## Exercise requirements
Could you reproduce, without any changes, every line from the one containing "1.应用层：决定了向用户提供应用服务时通信的活动，http协议处于该层" through the final line below?

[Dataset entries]
=== Section Start ===
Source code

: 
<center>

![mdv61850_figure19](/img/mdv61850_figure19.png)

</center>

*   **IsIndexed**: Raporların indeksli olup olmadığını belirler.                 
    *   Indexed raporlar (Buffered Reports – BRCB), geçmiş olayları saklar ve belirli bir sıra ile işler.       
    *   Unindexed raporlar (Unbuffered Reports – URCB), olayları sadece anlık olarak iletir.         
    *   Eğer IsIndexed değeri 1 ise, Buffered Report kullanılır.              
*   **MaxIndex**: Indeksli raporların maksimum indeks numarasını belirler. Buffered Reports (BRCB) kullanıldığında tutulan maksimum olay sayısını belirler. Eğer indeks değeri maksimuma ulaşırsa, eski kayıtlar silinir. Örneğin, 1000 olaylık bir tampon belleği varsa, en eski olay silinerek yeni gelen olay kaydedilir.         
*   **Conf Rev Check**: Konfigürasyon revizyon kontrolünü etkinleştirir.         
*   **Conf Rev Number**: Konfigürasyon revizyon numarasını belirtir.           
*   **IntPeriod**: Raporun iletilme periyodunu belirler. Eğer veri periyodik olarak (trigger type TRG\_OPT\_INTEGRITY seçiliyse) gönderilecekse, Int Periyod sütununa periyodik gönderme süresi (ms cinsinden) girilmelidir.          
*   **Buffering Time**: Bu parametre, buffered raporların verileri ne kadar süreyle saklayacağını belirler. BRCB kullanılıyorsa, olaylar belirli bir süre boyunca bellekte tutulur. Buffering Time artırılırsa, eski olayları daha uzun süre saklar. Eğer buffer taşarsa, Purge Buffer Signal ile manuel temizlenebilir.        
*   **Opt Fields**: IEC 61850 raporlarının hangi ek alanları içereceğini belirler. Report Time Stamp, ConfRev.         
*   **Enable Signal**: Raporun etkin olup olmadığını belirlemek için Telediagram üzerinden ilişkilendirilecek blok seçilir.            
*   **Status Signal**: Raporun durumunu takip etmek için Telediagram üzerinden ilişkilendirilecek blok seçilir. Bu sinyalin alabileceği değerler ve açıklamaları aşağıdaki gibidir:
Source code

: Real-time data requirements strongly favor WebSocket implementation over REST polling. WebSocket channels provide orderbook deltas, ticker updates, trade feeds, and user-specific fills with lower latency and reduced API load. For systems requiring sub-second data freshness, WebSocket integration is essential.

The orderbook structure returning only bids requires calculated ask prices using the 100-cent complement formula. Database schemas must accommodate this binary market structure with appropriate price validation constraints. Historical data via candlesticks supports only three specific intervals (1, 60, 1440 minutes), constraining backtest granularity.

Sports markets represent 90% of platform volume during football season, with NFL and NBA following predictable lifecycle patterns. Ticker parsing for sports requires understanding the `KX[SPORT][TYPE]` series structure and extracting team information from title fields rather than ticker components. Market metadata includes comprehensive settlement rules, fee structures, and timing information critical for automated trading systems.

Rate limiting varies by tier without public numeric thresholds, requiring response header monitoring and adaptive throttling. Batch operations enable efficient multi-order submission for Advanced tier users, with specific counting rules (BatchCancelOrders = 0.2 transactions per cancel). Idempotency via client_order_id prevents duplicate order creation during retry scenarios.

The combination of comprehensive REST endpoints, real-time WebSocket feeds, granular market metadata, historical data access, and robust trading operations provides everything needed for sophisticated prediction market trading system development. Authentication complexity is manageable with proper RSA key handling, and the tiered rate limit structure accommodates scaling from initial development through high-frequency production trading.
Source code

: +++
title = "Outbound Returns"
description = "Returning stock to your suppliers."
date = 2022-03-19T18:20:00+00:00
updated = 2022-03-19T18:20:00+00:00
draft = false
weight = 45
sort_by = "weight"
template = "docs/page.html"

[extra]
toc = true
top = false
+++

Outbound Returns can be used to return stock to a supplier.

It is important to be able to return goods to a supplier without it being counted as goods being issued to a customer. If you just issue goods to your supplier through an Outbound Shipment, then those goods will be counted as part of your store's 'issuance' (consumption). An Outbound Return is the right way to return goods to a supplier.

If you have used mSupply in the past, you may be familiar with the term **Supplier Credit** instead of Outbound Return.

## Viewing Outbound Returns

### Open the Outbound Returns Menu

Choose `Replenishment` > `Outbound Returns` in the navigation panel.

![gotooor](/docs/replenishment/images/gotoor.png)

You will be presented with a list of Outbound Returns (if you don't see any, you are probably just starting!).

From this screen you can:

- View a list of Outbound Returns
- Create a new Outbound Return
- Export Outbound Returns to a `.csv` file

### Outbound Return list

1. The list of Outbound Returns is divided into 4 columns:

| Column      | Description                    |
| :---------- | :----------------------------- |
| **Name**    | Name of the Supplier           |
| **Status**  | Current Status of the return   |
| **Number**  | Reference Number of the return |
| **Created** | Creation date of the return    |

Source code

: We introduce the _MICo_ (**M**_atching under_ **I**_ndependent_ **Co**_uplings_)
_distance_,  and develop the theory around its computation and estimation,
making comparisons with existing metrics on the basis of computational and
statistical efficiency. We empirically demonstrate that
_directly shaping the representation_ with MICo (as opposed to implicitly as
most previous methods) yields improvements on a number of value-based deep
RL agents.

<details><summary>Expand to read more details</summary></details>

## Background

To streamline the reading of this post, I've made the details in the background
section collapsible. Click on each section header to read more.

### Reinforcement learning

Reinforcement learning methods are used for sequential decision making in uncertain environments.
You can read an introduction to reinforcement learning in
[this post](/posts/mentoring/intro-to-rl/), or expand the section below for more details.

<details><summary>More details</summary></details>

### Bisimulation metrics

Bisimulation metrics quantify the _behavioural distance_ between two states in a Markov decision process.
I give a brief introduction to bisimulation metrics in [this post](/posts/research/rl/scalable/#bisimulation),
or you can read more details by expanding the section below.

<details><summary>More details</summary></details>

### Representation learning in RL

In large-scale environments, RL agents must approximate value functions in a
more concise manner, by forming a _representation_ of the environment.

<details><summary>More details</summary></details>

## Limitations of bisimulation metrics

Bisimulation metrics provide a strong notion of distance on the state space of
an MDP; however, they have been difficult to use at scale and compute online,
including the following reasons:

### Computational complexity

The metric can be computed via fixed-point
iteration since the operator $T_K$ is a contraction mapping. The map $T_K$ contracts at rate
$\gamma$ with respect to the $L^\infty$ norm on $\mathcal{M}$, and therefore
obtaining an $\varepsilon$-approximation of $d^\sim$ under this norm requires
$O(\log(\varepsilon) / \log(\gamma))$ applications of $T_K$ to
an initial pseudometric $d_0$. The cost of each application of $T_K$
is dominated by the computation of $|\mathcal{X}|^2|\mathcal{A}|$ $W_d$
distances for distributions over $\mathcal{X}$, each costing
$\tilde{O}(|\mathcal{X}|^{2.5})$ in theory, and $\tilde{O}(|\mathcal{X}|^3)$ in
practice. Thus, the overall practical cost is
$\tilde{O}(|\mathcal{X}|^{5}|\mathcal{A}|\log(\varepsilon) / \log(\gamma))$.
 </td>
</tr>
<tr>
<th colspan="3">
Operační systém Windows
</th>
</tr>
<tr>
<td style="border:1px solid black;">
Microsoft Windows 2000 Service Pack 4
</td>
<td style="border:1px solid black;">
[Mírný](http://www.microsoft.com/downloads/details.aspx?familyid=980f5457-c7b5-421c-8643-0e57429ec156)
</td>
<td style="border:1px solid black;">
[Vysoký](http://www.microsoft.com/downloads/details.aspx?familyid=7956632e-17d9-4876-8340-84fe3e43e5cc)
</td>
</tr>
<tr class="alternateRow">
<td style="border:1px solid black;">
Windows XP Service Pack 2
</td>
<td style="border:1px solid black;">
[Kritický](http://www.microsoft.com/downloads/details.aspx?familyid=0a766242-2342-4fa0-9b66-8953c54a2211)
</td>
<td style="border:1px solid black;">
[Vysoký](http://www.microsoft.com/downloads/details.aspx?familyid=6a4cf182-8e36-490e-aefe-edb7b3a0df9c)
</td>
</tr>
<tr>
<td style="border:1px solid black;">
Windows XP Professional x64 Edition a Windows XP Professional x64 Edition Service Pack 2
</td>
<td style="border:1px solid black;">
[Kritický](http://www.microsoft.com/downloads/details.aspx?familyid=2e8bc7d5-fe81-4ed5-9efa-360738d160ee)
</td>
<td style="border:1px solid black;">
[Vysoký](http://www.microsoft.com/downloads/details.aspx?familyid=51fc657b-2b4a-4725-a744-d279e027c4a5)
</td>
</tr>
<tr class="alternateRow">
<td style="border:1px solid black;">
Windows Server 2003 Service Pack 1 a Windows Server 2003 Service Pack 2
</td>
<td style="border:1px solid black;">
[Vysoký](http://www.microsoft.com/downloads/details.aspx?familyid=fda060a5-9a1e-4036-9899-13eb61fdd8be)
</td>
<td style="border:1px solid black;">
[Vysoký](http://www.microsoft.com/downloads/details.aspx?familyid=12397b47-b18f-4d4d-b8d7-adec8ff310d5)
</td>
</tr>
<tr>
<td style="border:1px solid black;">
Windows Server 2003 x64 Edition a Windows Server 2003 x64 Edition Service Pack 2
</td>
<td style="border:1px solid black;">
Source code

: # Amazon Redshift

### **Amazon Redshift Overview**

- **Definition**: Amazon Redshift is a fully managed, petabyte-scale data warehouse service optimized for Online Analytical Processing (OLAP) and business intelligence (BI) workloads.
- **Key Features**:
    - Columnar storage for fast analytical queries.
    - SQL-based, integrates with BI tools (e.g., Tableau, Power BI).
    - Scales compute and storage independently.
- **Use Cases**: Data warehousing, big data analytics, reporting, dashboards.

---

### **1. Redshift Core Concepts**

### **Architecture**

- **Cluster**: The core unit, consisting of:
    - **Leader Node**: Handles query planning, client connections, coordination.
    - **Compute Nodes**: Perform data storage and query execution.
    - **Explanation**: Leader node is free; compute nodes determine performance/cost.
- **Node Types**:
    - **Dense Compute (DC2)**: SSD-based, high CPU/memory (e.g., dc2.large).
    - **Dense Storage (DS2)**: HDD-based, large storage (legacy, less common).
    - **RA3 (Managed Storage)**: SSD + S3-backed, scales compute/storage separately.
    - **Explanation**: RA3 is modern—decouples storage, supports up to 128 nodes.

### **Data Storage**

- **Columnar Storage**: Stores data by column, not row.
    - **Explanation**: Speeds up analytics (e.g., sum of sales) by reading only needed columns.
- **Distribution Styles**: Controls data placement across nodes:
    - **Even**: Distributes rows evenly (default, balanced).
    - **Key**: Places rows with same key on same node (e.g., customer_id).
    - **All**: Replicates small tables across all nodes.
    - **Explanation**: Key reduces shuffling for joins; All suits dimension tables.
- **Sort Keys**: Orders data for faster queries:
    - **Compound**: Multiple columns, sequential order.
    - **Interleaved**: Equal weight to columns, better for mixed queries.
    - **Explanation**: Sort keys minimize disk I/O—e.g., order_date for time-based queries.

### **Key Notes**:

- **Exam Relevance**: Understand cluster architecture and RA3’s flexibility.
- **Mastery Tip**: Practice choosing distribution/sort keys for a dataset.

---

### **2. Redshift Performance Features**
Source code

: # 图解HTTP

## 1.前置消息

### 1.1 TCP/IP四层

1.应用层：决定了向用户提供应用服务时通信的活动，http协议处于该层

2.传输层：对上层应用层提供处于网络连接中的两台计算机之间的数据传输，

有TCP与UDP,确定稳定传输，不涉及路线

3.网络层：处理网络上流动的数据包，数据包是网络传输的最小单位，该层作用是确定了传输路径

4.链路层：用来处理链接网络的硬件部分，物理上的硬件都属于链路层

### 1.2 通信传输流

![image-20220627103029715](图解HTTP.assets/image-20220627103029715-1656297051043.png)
=== Section End ===
## Answer box
1.应用层：决定了向用户提供应用服务时通信的活动，http协议处于该层

2.传输层：对上层应用层提供处于网络连接中的两台计算机之间的数据传输，

有TCP与UDP,确定稳定传输，不涉及路线

3.网络层：处理网络上流动的数据包，数据包是网络传输的最小单位，该层作用是确定了传输路径

4.链路层：用来处理链接网络的硬件部分，物理上的硬件都属于链路层

### 1.2 通信传输流

![image-20220627103029715](图解HTTP.assets/image-20220627103029715-1656297051043.png)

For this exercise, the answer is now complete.